Ein Bogen gehört zu einem ca. 0,70 auf 1,00 Meter großen, überwölbten
Rechteckfenster, ein weiterer zu einer halbreisförmigen Öffnung.
Andere Bögen dienten zur optischen Auflockerung der Fassade.
Aus den bisher freigelegten Resten lässt sich die komplette
Abfolge der Fenster und Zierbögen noch nicht zweifelsfrei
ermitteln. Schon jetzt steht aber fest, dass eine ganz andere
Fassadengestaltung vorliegt als bei den wenigen anderen Beispielen,
wie z.B. in Oberndorf-Bochingen (Kreis Rottweil).
Dieser wichtige archäologische Befund wurde mit Hilfe einer
neuen, dreidimensionalen Technik des LAD dokumentiert. Der terrestrische
Laserscanner bietet sowohl für die Bauanalyse wie auch für
die Rekonstruktion eine bisher nicht erreichbare Genauigkeit.

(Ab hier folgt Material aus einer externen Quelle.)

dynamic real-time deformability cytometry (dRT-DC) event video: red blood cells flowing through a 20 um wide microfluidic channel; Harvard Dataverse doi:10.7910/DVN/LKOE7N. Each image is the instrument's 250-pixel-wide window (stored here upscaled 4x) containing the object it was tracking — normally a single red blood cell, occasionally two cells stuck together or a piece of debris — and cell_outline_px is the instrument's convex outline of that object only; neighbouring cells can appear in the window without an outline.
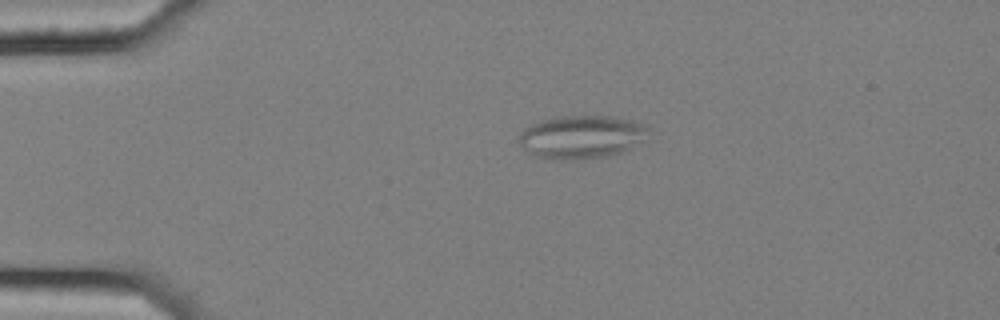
{"species": "common noctule bat (a hibernating species)", "species_latin": "Nyctalus noctula", "temperature_condition": "cold", "stored_images_in_passage": 9, "camera_frame_rate_fps": 3000, "um_per_image_px": 0.085, "animal": {"sex": "female", "body_mass_g": 25.1}, "frame": {"image": 1, "passage_image": 3, "time_ms": 0.667, "image_size_px": [1000, 320], "cell_outline_px": [[648, 128], [644, 140], [620, 152], [604, 156], [556, 160], [544, 160], [536, 156], [524, 148], [520, 144], [520, 132], [524, 128], [540, 120], [556, 116], [612, 116], [644, 124]], "centroid_in_image_um": [49.37, 11.62], "position_along_channel_um": 35.6, "area_um2": 32.14}}
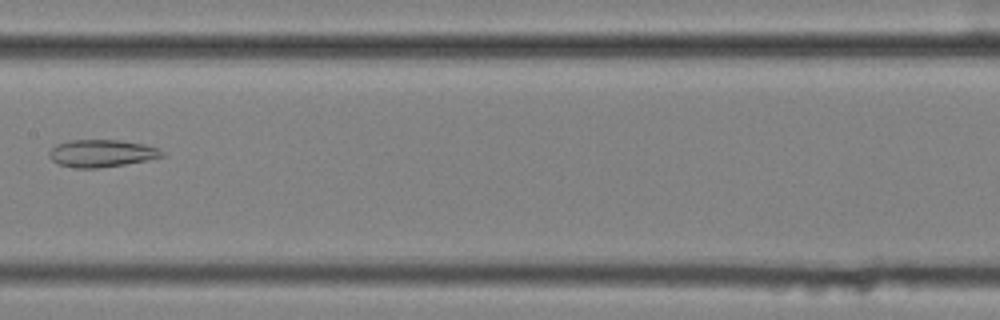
{"frame": {"image": 2, "passage_image": 8, "time_ms": 2.333, "image_size_px": [1000, 320], "cell_outline_px": [[164, 156], [148, 160], [124, 164], [96, 168], [76, 168], [60, 164], [52, 160], [48, 156], [48, 152], [56, 144], [72, 140], [120, 140], [144, 144], [160, 148], [164, 152]], "centroid_in_image_um": [8.66, 13.02], "position_along_channel_um": 198.7, "area_um2": 17.98}}
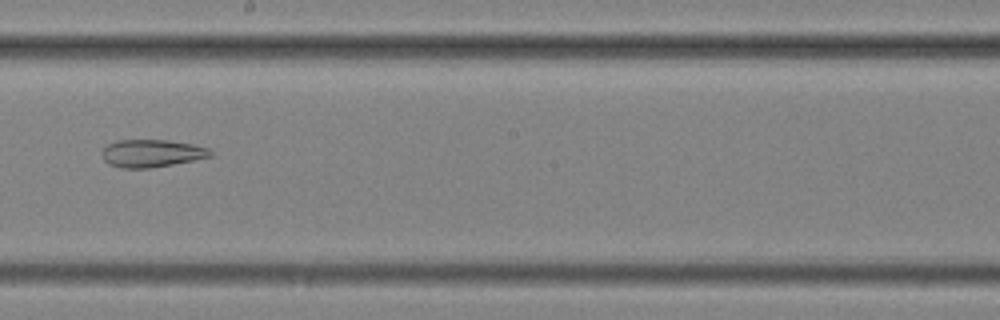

Das Gerät vermisst mit Hilfe von Laserstrahlen die Steine
und erstellt aus den Daten ein dreidimensionales zentimetergenaues
Computerabbild. Damit lassen sich nicht nur die eigentlichen
Dokumentationsarbeiten schnell und kostengünstig durchführen,
auch die Auswertung und Präsentation des Befundes wird anschaulicher
und genauer.
Die Gründe für den „Mauerfall“ sind noch
nicht bekannt. Auffallende Verwerfungen der Fundamente verweisen
jedoch auf starke nachantike Bewegungen des Untergrundes. Möglicherweise
war ein Erdbeben schuld an der Katastrophe. Auch die Funktion
des Gebäudes muss vorerst offen bleiben.
Die Villa von Hechingen-Stein ist eine der bedeutendsten römischen
Villenanlagen in Baden-Württemberg. Die teilrestaurierte
Anlage hat sich seit 1991 zu einem überregional bekannten
Freilichtmuseum entwickelt, in dem der interessierte Laie das
antike Leben in einer repräsentativen Villa auf dem Lande
anschaulich erleben kann. Daneben finden aber auch immer wieder
kleinere Ausgrabungen statt, da die Villenanlage noch längst
nicht alle ihre Geheimnisse preisgegeben hat. Jene Ausgrabungen
werden seit Jahren vom Träger des Museums, dem Förderverein
zur Forschung und Erhaltung der Kulturdenkmale in Stein e.V.,
in enger Zusammenarbeit mit der Archäologischen Denkmalpflege
des Regierungspräsidiums Tübingen durchgeführt.